Although you can add code logic directly into WCF service methods (often referred to as "operations"), it's recommended that you rely on external classes to handle business rules, interact with data access frameworks, etc. Rather than adding data access code into the service operations you'll rely on a set of data classes named CustomerRepository and SalesOrderHeaderRepository to perform the work in this lab.
- Open web.config and locate the system.serviceModel element. Notice that a custom binding has been added (locate the customBinding element) that uses HTTP and binary message encoding. This combination provides excellent performance when exchanging data between a client and a service.
- Right-click on the UsingWCFServices.Web/Models folder and select Add Existing Item. Add all of the code files found in the folder shown next into the Models folder:
Language | File Location |
|---|
C# | WCFServices/Starting Point/C# |
VB | WCFServices/Starting Point/VB |
- Open the CustomerRepository and SalesOrderHeaderRepository classes in the Models folder and take a moment to look through their code
These classes derive from a custom RepositoryBase class and contain functionality to perform different database operations.
- Open the OperationStatus class and note that it's used to return status information about different operations that occur in the repository classes.
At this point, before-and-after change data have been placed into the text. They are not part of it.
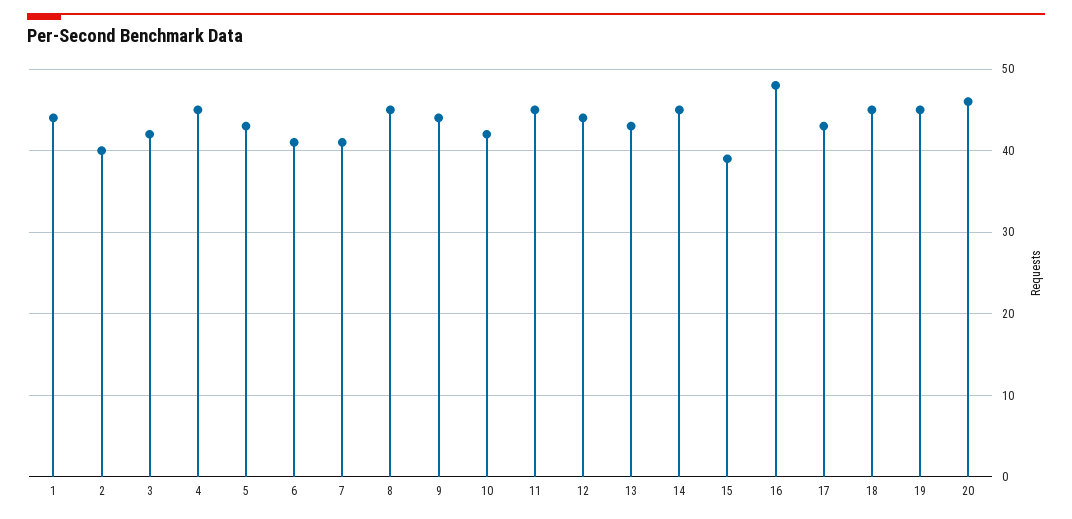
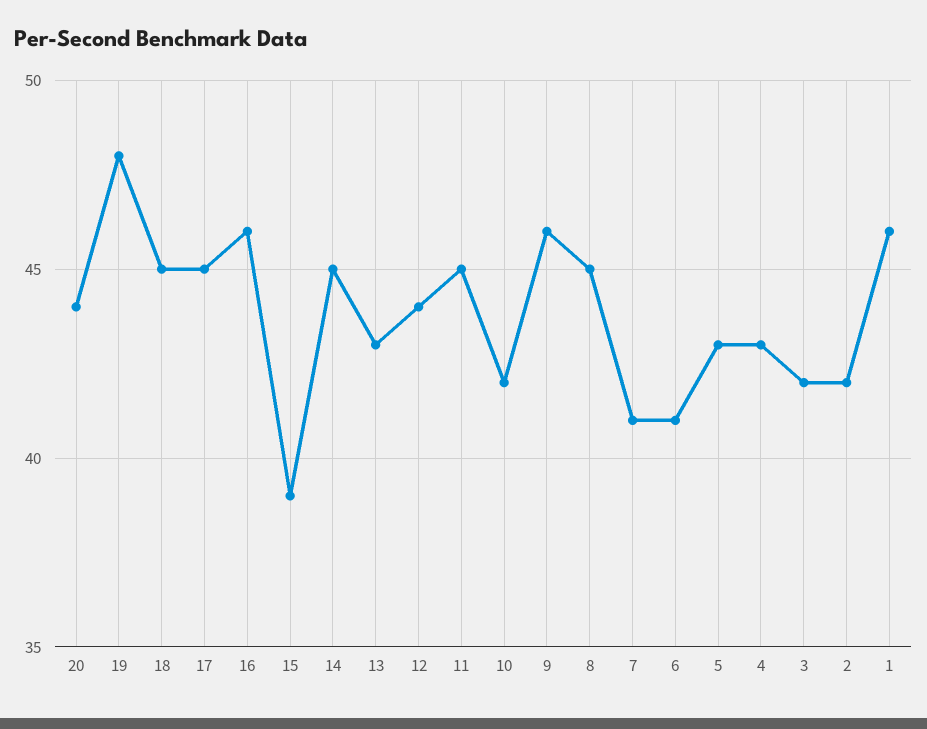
  {
-   "1": 44,
+   "1": 46,
-   "2": 40,
+   "2": 42,
    "3": 42,
-   "4": 45,
+   "4": 43,
    "5": 43,
    "6": 41,
    "7": 41,
    "8": 45,
-   "9": 44,
+   "9": 46,
    "10": 42,
    "11": 45,
    "12": 44,
    "13": 43,
    "14": 45,
    "15": 39,
-   "16": 48,
+   "16": 46,
-   "17": 43,
+   "17": 45,
    "18": 45,
-   "19": 45,
+   "19": 48,
-   "20": 46
+   "20": 44
  }

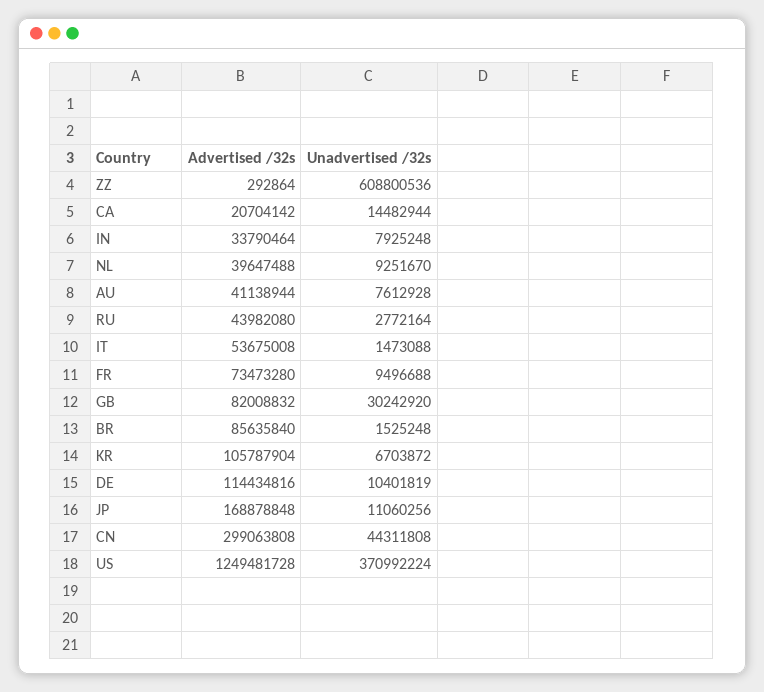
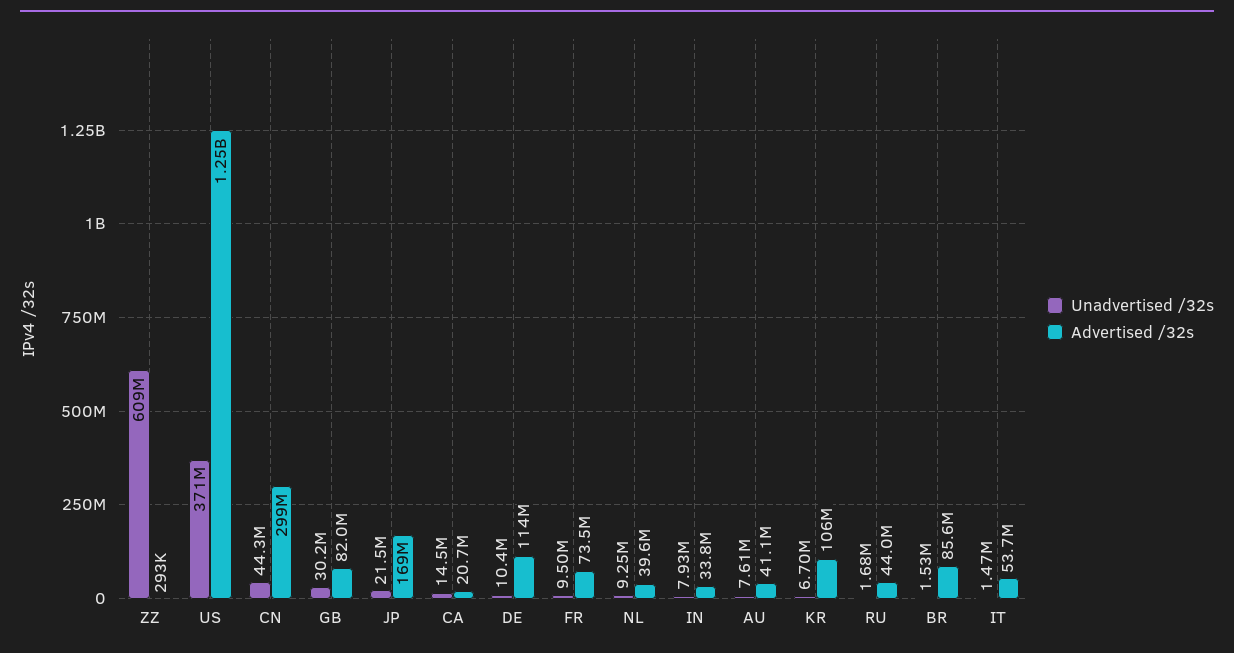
  {
    "Advertised /32s": {
      "ZZ": 292864,
      "CA": 20704142,
      "IN": 33790464,
      "NL": 39647488,
      "AU": 41138944,
      "RU": 43982080,
      "IT": 53675008,
      "FR": 73473280,
      "GB": 82008832,
      "BR": 85635840,
      "KR": 105787904,
      "DE": 114434816,
      "JP": 168878848,
      "CN": 299063808,
      "US": 1249481728
    },
    "Unadvertised /32s": {
      "ZZ": 608800536,
      "CA": 14482944,
      "IN": 7925248,
      "NL": 9251670,
      "AU": 7612928,
-     "RU": 2772164,
+     "RU": 1680000,
      "IT": 1473088,
      "FR": 9496688,
      "GB": 30242920,
      "BR": 1525248,
      "KR": 6703872,
      "DE": 10401819,
-     "JP": 11060256,
+     "JP": 21500000,
      "CN": 44311808,
      "US": 370992224
    }
  }

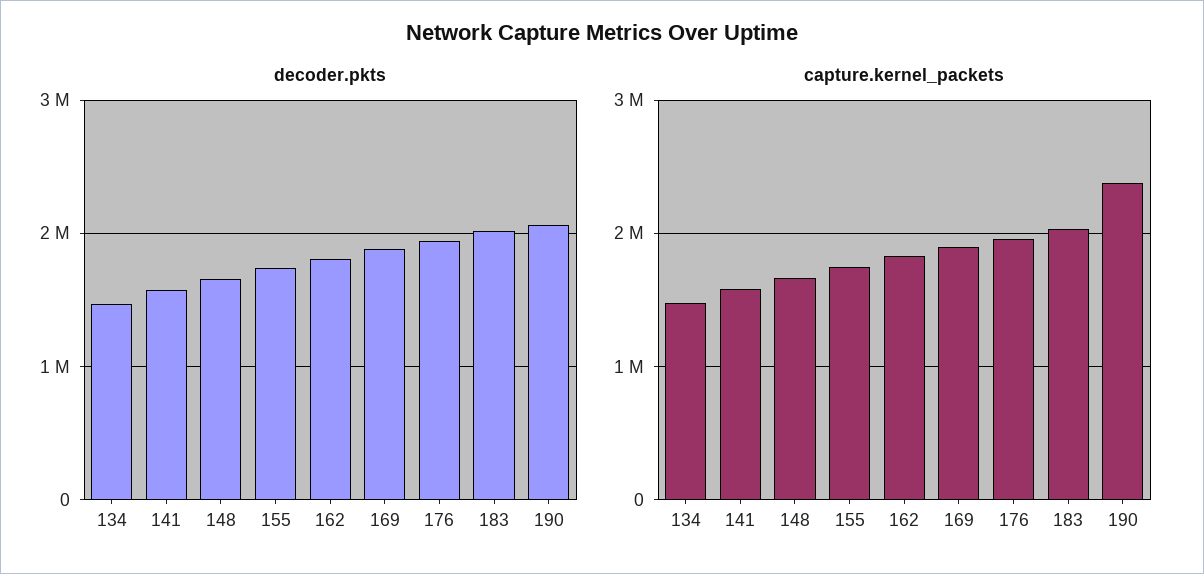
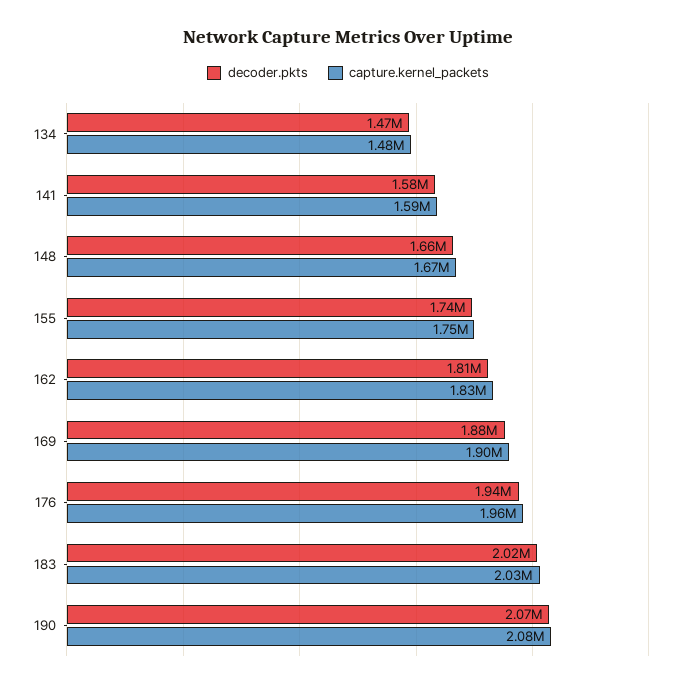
  {
    "decoder.pkts": {
      "134": 1470000,
      "141": 1580000,
      "148": 1660000,
      "155": 1740000,
      "162": 1810000,
      "169": 1880000,
      "176": 1940000,
      "183": 2020000,
      "190": 2070000
    },
    "capture.kernel_packets": {
      "134": 1480000,
      "141": 1590000,
      "148": 1670000,
      "155": 1750000,
      "162": 1830000,
      "169": 1900000,
      "176": 1960000,
      "183": 2030000,
-     "190": 2400000
+     "190": 2080000
    }
  }

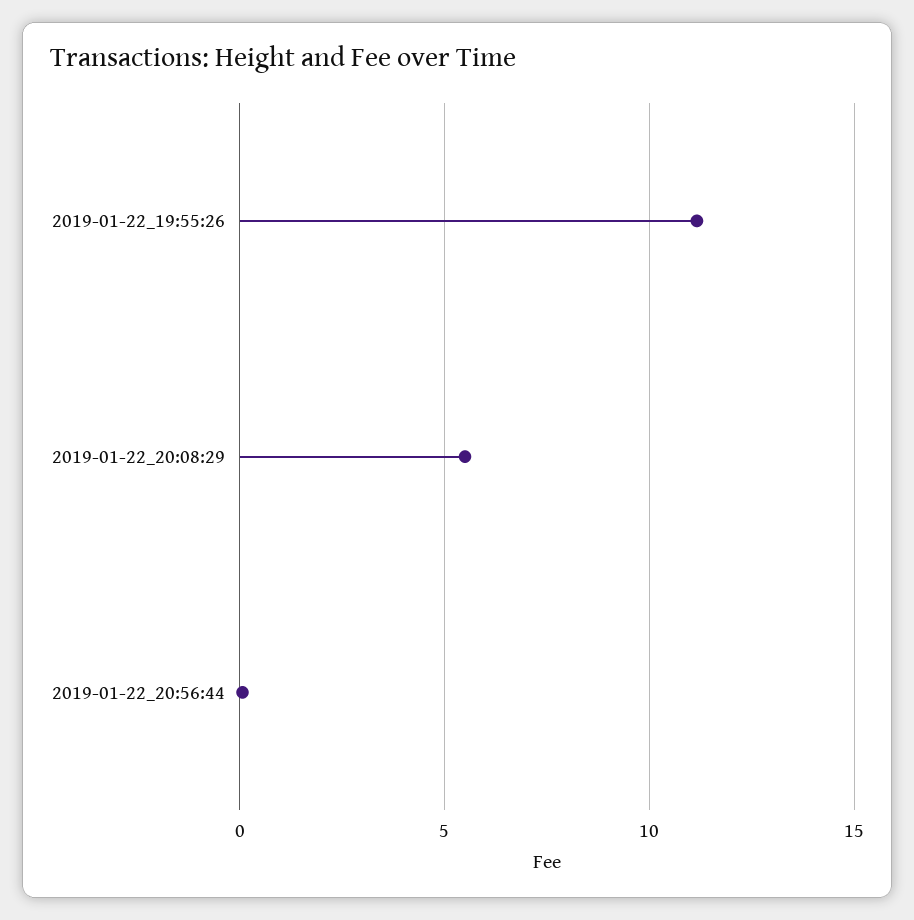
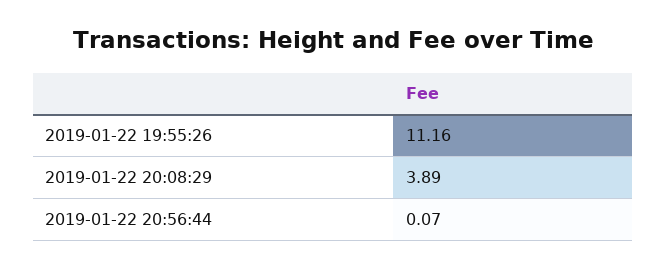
  {
    "2019-01-22_19:55:26": 11.16,
-   "2019-01-22_20:08:29": 5.5,
+   "2019-01-22_20:08:29": 3.89,
    "2019-01-22_20:56:44": 0.07
  }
- Add the following code into the CustomersService class and resolve any missing namespaces:
ICustomerRepository _CustomerRepository = new CustomerRepository();ISalesOrderHeaderRepository _OrderRepository = new SalesOrderHeaderRepository();
Dim _CustomerRepository As ICustomerRepository = New CustomerRepository()Dim _OrderRepository As ISalesOrderHeaderRepository = _ New SalesOrderHeaderRepository()
Although this code defines the repository class type to use in the CustomersService class, because each repository class implements an interface the type could be injected into the service at runtime. This is useful in situations where more loosely coupled code is needed.
- Add the following public methods and associated parameters into the CustomersService class and resolve any missing namespaces:
Method | Return Type | Parameters |
|---|
GetCustomers | List of Customer | None |
GetOrdersByCustomerID | List of SalesOrderHeader | Integer named customerID |
UpdateSalesOrderHeader | OperationStatus | SalesOrderHeader named order |
- Add the OperationContract attribute above each of the methods.
- Add code into GetCustomers to call the _CustomerRepository.GetCustomers method:
return _CustomerRepository.GetCustomers();
return _CustomerRepository.GetCustomers()
- Add code into GetOrdersByCustomerID to call the _OrderRepository.GetOrdersByCustomerID method and return a collection. Pass the service operation's customerID parameter to the repository object's method.
- Add code into UpdateSalesOrderHeader to call the _OrderRepository.UpdateSalesOrderHeader method and return an OperationStatus object. Pass the service operation's order parameter to the repository object's method.
- Build the solution and resolve any compilation issues before continuing.